Louis Guédet

Samedi 9 juin 1917

1001ème et 999ème jours de bataille et de bombardement

6h soir  Le calme. Pluie torrentielle la nuit, journée lourde et orageuse. Reçu diverses lettres, dont une de Payen au sujet des réquisitions militaires, et qui proteste (ce que je n’ai jamais pensé) que je veuille bien reconnaitre qu’il ne s’est jamais « dérobé » à nos audiences ici à Reims. Lui, oui, est toujours venu sans difficulté, mais les autres pantouflards ce n’est pas la même chose, c’est ce que je lui réponds en même temps que je le tranquillise sur mes sentiments à son endroit. Dans sa lettre Payen me dit qu’il était fortement question en haut-lieu de transférer mes justices de Paix et le greffe civil à Épernay. Mais au greffe civil où je passe, j’apprends par Villain que l’affaire est enterrée encore une fois, ainsi que le lui dit le Président Hù qui est d’avis que la question ne se pose même pas. J’ai conté toute cette histoire au Maire et à Raïssac qui en ont bien ri.

A la Poste vu Lelarge et Houlon, causé. Lelarge est convaincu qu’on attaquera sous peu vers Moronvilliers. J’apprends par Houlon que l’abbé Remi a donné sa démission d’aumônier des Sœurs de Roederer et qu’il est remplacé par l’abbé Maitrehut, vicaire à St Remy. C’est un bon choix. Repassé à la Chambre des notaires, rien de saillant, les ruines sont calmes ! Rentré ici travailler, non sans être arrêté en route comme de coutume par des gens qui me réclament un tas de renseignements. Il faudrait que je sois une Encyclopédie vivante pour pouvoir répondre à toutes leurs questions… !

Voilà ma journée.

Impressions, Louis Guédet, Notaire et Juge de Paix à Reims. Récits et impressions de guerre d'un civil rémois 1914-1919, journal retranscrit par François-Xavier Guédet son petit-fils

Cardinal Luçon

Samedi 9 – + 17°. A minuit, orage ; pluie abondante. Nuit tranquille. De 4 h. à 5 h. bombes sifflantes. A 1 h. 30, visite de M. le Maire. Expédié lettre à l’imprimerie des Orphelins d’Auteuil.

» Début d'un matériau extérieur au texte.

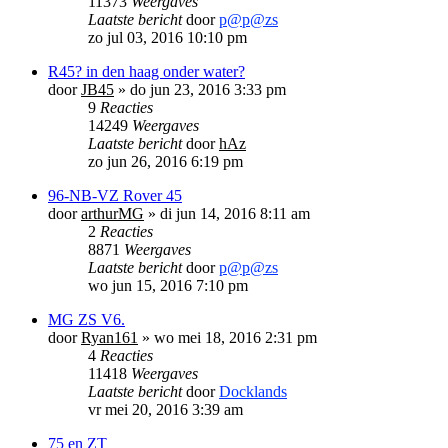
11373
Weergaves
Laatste bericht
door
p@p@zs
zo jul 03, 2016 10:10 pm
R45? in den haag onder water?
door
JB45
»
do jun 23, 2016 3:33 pm
9
Reacties
14249
Weergaves
Laatste bericht
door
hAz
zo jun 26, 2016 6:19 pm
96-NB-VZ Rover 45
door
arthurMG
»
di jun 14, 2016 8:11 am
2
Reacties
8871
Weergaves
Laatste bericht
door
p@p@zs
wo jun 15, 2016 7:10 pm
MG ZS V6.
door
Ryan161
»
wo mei 18, 2016 2:31 pm
4
Reacties
11418
Weergaves
Laatste bericht
door
Docklands
vr mei 20, 2016 3:39 am
75 en ZT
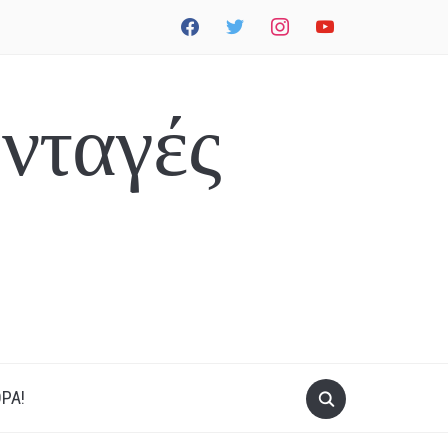
facebook
twitter
instagram
youtube
νταγές
ΡΑ!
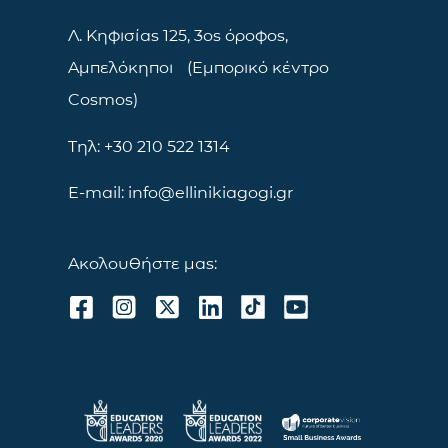
Λ. Κηφισίας 125, 3ος όροφος,
Αμπελόκηποι (Εμπορικό κέντρο
Cosmos)
Τηλ: +30 210 522 1314
E-mail: info@ellinikiagogi.gr
Ακολουθήστε μας:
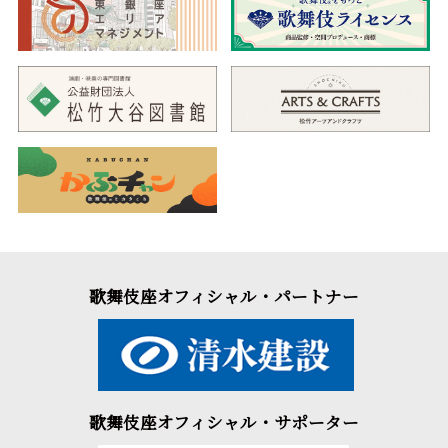
歌舞伎座オフィシャル・パートナー
歌舞伎座オフィシャル・サポーター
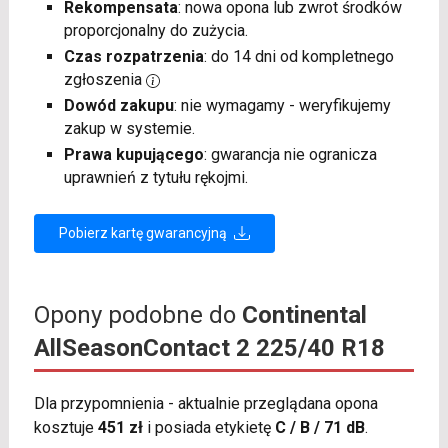
Rekompensata
: nowa opona lub zwrot środków
proporcjonalny do zużycia.
Czas rozpatrzenia
: do 14 dni od kompletnego
zgłoszenia
Dowód zakupu
: nie wymagamy - weryfikujemy
zakup w systemie.
Prawa kupującego
: gwarancja nie ogranicza
uprawnień z tytułu rękojmi.
Pobierz kartę gwarancyjną
Opony podobne do
Continental
AllSeasonContact 2 225/40 R18
Dla przypomnienia - aktualnie przeglądana opona
kosztuje
451 zł
i posiada etykietę
C / B / 71 dB
.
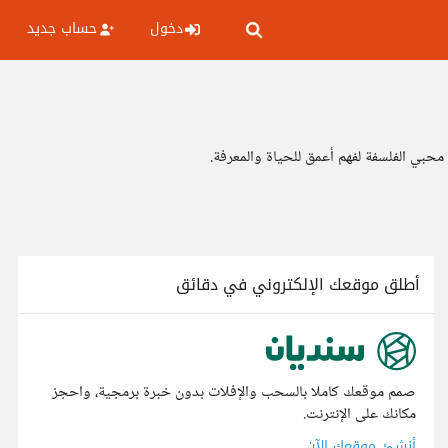
دخول
حساب جديد
حبي الفلسفة لفهم أعمق للحياة والمعرفة.
أطلق موقعك الإلكتروني في دقائق
صمم موقعك كاملا بالسحب والإفلات بدون خبرة برمجية، واحجز
مكانك على الإنترنت.
أنشئ موقعك الآن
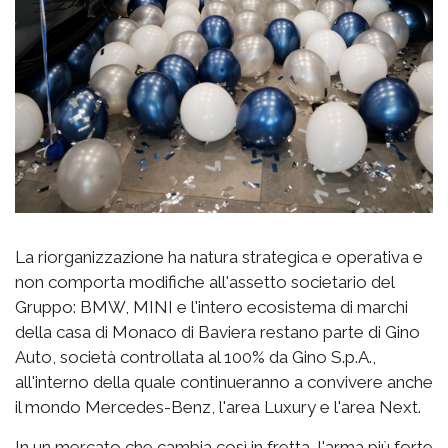
La riorganizzazione ha natura strategica e operativa e
non comporta modifiche all'assetto societario del
Gruppo: BMW, MINI e l'intero ecosistema di marchi
della casa di Monaco di Baviera restano parte di Gino
Auto, società controllata al 100% da Gino S.p.A.,
all'interno della quale continueranno a convivere anche
il mondo Mercedes-Benz, l'area Luxury e l'area Next.
In un mercato che cambia così in fretta, l'arma più forte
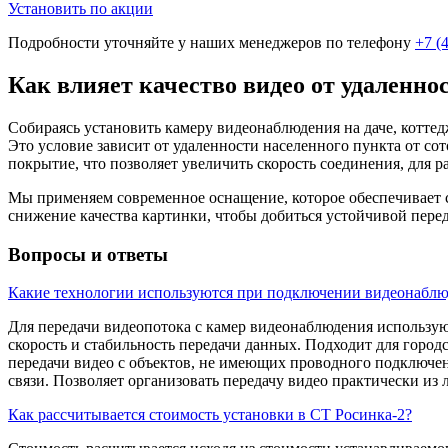
Установить по акции
Подробности уточняйте у наших менеджеров по телефону
+7 (
Как влияет качество видео от удаленно
Собираясь установить камеру видеонаблюдения на даче, котте
Это условие зависит от удаленности населенного пункта от со
покрытие, что позволяет увеличить скорость соединения, для 
Мы применяем современное оснащение, которое обеспечивает с
снижение качества картинки, чтобы добиться устойчивой пере
Вопросы и ответы
Какие технологии используются при подключении видеонаблю
Для передачи видеопотока с камер видеонаблюдения использу
скорость и стабильность передачи данных. Подходит для город
передачи видео с объектов, не имеющих проводного подключен
связи. Позволяет организовать передачу видео практически из 
Как рассчитывается стоимость установки в СТ Росинка-2?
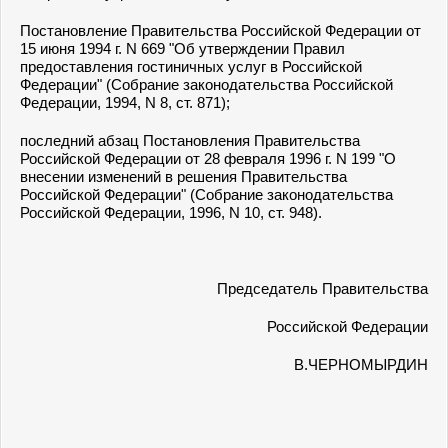
Постановление Правительства Российской Федерации от
15 июня 1994 г. N 669 "Об утверждении Правил
предоставления гостиничных услуг в Российской
Федерации" (Собрание законодательства Российской
Федерации, 1994, N 8, ст. 871);
последний абзац Постановления Правительства
Российской Федерации от 28 февраля 1996 г. N 199 "О
внесении изменений в решения Правительства
Российской Федерации" (Собрание законодательства
Российской Федерации, 1996, N 10, ст. 948).
Председатель Правительства
Российской Федерации
В.ЧЕРНОМЫРДИН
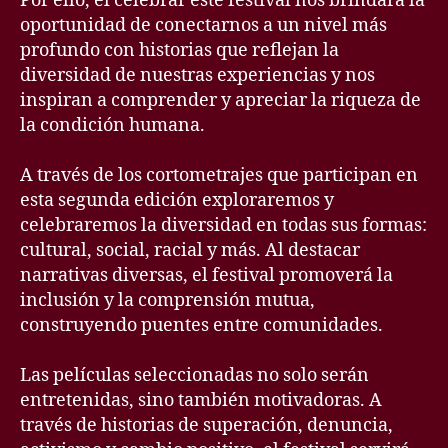
Por ello, el celebrar este festival nos brindará la
oportunidad de conectarnos a un nivel más
profundo con historias que reflejan la
diversidad de nuestras experiencias y nos
inspiran a comprender y apreciar la riqueza de
la condición humana.
A través de los cortometrajes que participan en
esta segunda edición exploraremos y
celebraremos la diversidad en todas sus formas:
cultural, social, racial y más. Al destacar
narrativas diversas, el festival promoverá la
inclusión y la comprensión mutua,
construyendo puentes entre comunidades.
Las películas seleccionadas no solo serán
entretenidas, sino también motivadoras. A
través de historias de superación, denuncia,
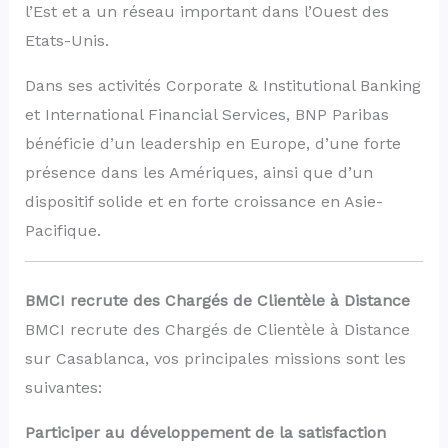
l’Est et a un réseau important dans l’Ouest des
Etats-Unis.
Dans ses activités Corporate & Institutional Banking
et International Financial Services, BNP Paribas
bénéficie d’un leadership en Europe, d’une forte
présence dans les Amériques, ainsi que d’un
dispositif solide et en forte croissance en Asie-
Pacifique.
BMCI recrute des Chargés de Clientèle à Distance
BMCI recrute des Chargés de Clientèle à Distance
sur Casablanca, vos principales missions sont les
suivantes:
Participer au développement de la satisfaction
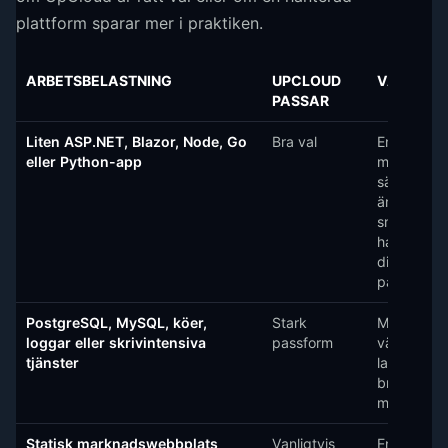
plattform sparar mer i praktiken.
ARBETSBELASTNING
UPCLOUD
VARFÖR
PASSAR
Liten ASP.NET, Blazor, Node, Go
Bra val
En enskild
eller Python-app
med
säkerhetsk
är enkel o
snabb om 
hantera
distributio
patchar.
PostgreSQL, MySQL, köer,
Stark
MaxIOPS 
loggar eller skrivintensiva
passform
värdefullt 
tjänster
lagringsvä
bromsar a
mer än CP
Statisk marknadswebbplats
Vanligtvis
En statisk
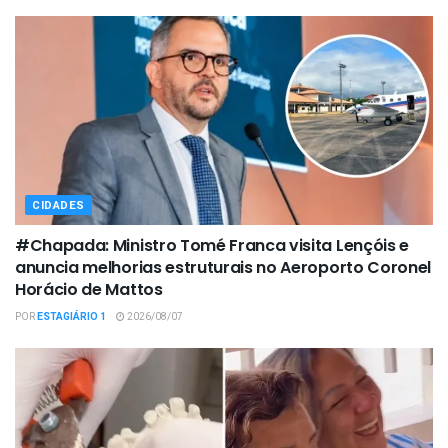
CIDADES
#Chapada: Ministro Tomé Franca visita Lençóis e
anuncia melhorias estruturais no Aeroporto Coronel
Horácio de Mattos
POR
ESTAGIÁRIO 1
2026/08/07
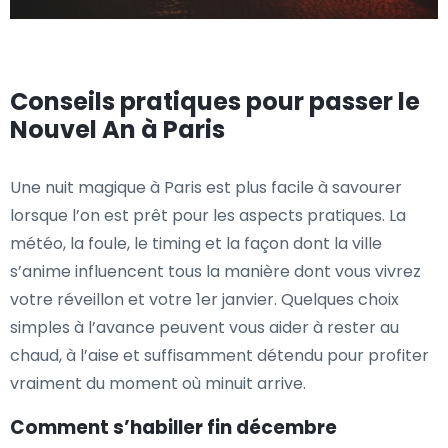
Conseils pratiques pour passer le
Nouvel An à Paris
Une nuit magique à Paris est plus facile à savourer
lorsque l’on est prêt pour les aspects pratiques. La
météo, la foule, le timing et la façon dont la ville
s’anime influencent tous la manière dont vous vivrez
votre réveillon et votre 1er janvier. Quelques choix
simples à l’avance peuvent vous aider à rester au
chaud, à l’aise et suffisamment détendu pour profiter
vraiment du moment où minuit arrive.
Comment s’habiller fin décembre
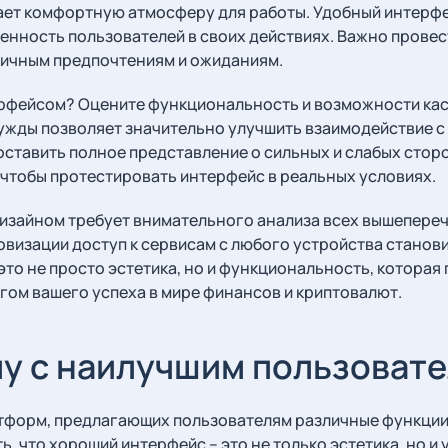
дает комфортную атмосферу для работы. Удобный интерфе
ренность пользователей в своих действиях. Важно прове
 личным предпочтениям и ожиданиям.
рфейсом? Оцените функциональность и возможности кас
жды позволяет значительно улучшить взаимодействие с 
составить полное представление о сильных и слабых стор
 чтобы протестировать интерфейс в реальных условиях.
изайном требует внимательного анализа всех вышепереч
овизации доступ к сервисам с любого устройства стано
это не просто эстетика, но и функциональность, которая 
гом вашего успеха в мире финансов и криптовалют.
му с наилучшим пользоват
тформ, предлагающих пользователям различные функции 
, что хороший интерфейс – это не только эстетика, но и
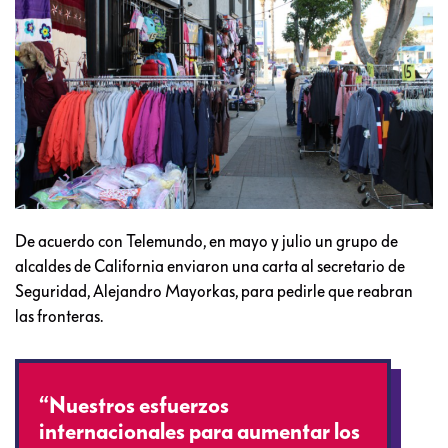
De acuerdo con Telemundo, en mayo y julio un grupo de
alcaldes de California enviaron una carta al secretario de
Seguridad, Alejandro Mayorkas, para pedirle que reabran
las fronteras.
“Nuestros esfuerzos
internacionales para aumentar los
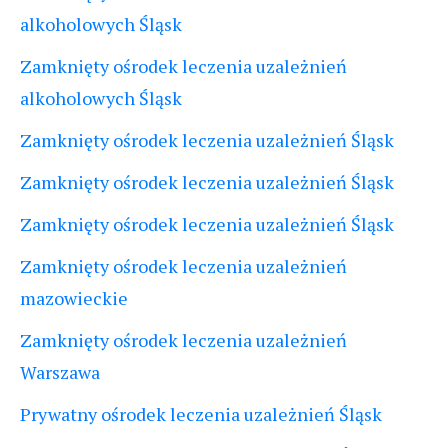
alkoholowych Śląsk
Zamknięty ośrodek leczenia uzależnień
alkoholowych Śląsk
Zamknięty ośrodek leczenia uzależnień Śląsk
Zamknięty ośrodek leczenia uzależnień Śląsk
Zamknięty ośrodek leczenia uzależnień Śląsk
Zamknięty ośrodek leczenia uzależnień
mazowieckie
Zamknięty ośrodek leczenia uzależnień
Warszawa
Prywatny ośrodek leczenia uzależnień Śląsk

Cardinal Luçon dans son Journal de la Guerre 1914-1918, éd. Travaux de l’Académie Nationale de Reims

Samedi 9 juin

Activité très vive d’artillerie sur le chemin des Dames, notamment dans le secteur de Cerny et au sud de Filain. L’ennemi n’a pas renouvelé ses tentatives d’attaque sur cette partie du front.

Les Anglais ont fait 5000 prisonniers sur la ligne Wytschaete-Messines qu’ils ont enlevée. Leur communiqué atteste que la position était particulièrement importante, et que les troupes allemandes n’ont pas été surprises. Elles avaient formidablement aménagé le terrain et des pièces de tout calibre avaient été disposées pour battre le front et les flancs de l’attaque. L’assaut fut donné en stricte conformité avec l’horaire établi. A 3 h. 10 du matin, 19 puissantes mines explosaient à la fois, puis, en quelques minutes, le système de première ligne était occupé. Les troupes se portaient ensuite vers les pentes ouest de la crête de Messines-Wytschaete. Peu après, la totalité du village de Messines tombait entre leurs mains et avant midi, elles achevaient la conquête de Wytschaete. La seconde position était enfin enlevée. Oottaverne était pris à 3 h 45 de l’après-midi. Les pertes ennemies sont énormes; les pertes britanniques, légères.

Le général Gourko, qui avait été désigné pour succéder à Broussilof, dans le secteur sud du front russe, a donné sa démission.

Le généra1 américain Pershing est arrivé à Londres.